C'est donc avec Mozart (et le gracieux concours de quelques éléments ornithologiques : colombines roucoulades et trilles passeriformes sporadiques) que s'ouvre le concert. La belle acoustique du cloître des Bernardines sert superbement l'ample sonorité et le jeu finement nuancé des Manfred dans ce quatuor en Ré m (le second des six quatuors dédiés à Haydn). La grande clarté d'articulation des « Quatre archets pour Dijon » (ainsi se définissent-ils), fait que se dégage de cette lecture l'évidente intention de confidences (l'Allegro initial, les variations du thème de l'Allegretto ). Ils nous livrent un Mozart grave, au demi-sourire teinté d'inquiétude, d'où semble avoir disparu toute velléité de divertissement. A cet égard, seront magnifiquement rendus la douceur plaintive de l'Andante et la mélodie éthérée, comme suspendue à des hauteurs infinies, du 1er violon (dans l'étrange trio du menuet), sublimée par le jeu élégantissime de Marie Béreau et les pizz d'un parfait ensemble de ses partenaires.
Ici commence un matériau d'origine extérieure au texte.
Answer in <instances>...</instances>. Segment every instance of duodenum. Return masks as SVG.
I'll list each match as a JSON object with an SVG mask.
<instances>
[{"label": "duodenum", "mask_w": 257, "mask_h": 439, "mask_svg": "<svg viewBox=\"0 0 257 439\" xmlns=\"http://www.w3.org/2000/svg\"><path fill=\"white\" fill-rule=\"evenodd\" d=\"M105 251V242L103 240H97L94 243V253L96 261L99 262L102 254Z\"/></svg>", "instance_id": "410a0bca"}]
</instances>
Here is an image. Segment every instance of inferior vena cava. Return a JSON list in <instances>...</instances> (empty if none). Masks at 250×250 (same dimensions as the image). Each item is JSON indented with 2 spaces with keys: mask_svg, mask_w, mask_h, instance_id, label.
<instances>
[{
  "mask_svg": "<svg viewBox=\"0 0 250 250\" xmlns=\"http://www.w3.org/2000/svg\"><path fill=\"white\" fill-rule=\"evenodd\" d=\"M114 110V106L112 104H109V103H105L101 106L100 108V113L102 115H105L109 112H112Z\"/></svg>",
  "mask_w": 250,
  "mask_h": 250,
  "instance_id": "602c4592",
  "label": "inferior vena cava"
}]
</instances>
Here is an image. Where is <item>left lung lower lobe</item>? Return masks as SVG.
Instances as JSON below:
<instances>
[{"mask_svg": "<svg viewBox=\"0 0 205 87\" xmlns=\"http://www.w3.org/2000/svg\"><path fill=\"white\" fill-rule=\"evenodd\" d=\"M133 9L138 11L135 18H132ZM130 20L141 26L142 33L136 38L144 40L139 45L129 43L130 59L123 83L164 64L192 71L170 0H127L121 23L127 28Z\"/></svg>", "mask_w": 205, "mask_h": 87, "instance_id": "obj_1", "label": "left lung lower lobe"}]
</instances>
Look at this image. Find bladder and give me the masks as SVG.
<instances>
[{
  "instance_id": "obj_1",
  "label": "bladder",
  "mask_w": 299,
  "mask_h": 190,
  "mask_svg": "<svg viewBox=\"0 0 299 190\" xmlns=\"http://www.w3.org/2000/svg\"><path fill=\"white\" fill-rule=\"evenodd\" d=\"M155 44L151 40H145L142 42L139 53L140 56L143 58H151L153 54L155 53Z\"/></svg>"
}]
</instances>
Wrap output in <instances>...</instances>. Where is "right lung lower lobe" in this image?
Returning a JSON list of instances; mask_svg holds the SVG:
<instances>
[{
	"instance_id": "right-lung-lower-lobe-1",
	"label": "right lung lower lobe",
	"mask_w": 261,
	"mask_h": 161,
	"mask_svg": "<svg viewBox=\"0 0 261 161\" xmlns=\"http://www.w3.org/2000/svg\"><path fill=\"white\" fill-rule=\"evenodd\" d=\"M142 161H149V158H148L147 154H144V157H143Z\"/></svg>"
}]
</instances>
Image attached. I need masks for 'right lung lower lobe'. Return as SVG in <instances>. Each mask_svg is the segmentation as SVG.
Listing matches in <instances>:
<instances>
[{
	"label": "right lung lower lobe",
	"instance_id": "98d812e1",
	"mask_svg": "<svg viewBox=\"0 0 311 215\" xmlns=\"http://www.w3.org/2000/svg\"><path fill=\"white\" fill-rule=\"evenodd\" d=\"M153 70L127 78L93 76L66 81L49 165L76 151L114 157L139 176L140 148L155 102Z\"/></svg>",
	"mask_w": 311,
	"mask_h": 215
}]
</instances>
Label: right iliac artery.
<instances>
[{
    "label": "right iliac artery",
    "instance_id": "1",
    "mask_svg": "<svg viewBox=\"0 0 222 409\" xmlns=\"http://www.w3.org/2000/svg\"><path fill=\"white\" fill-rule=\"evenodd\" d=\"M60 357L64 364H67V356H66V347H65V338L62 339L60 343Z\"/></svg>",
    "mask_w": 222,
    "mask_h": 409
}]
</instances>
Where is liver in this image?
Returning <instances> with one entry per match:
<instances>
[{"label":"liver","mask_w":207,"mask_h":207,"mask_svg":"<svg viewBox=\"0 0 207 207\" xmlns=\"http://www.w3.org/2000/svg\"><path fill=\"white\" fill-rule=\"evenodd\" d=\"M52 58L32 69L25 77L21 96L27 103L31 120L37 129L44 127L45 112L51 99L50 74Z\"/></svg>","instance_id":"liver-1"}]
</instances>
Changement radical de style — et de climat — avec le troisième quatuor de Bartók (1927), dans l'interprétation duquel les Manfred, déjà familier du compositeur en concert (et ils viennent d'enregistrer un disque consacré au répertoire de l'école de Vienne) se montrent tout aussi convaincants. Bien peu de lyrisme ici ; il règne dans cette pièce un climat de froideur et d'âpreté manifestes. Conçu en deux parties, mais d'un seul tenant, le quatuor présente un moderato polyphonique au traitement varié, et un Allegro de forme sonate, semble-t-il, mais dont le retour du thème se transforme en fugue magistrale à partir d'une variante. Mais comme souvent, chez ce compositeur, ce sont moins les intentions d'écriture (harmonies, dissonances, agencements contrapuntiques) que la grande diversité de jeu demandée aux interprètes (harmoniques, notes répétées ou martelées, jeu « au chevalet » ou con legno…) et cette prodigieuse invention rythmique qui séduisent l'auditeur et emportent son adhésion.

Si la « venue », après une pose, de Schubert et de son Quartettsatz (déc. 1820) constitue un retour au quatuor plus conventionnel, n'en demeure pas moins ce climat d'âpreté et de sourde angoisse précédemment installé. Dans cette pièce où, selon B. Massin « le tragique est partout présent », s'exacerbent les contrastes : de registre, de dynamique, et s'affirment la densité et la concision du discours. Remarquables de fidélité et de justesse quant à l'esprit de cette brève — mais passionnante — partition, les Manfred, avec une belle homogénéité de leurs quatre archets, nous en donnent une lecture exemplaire d'expressivité.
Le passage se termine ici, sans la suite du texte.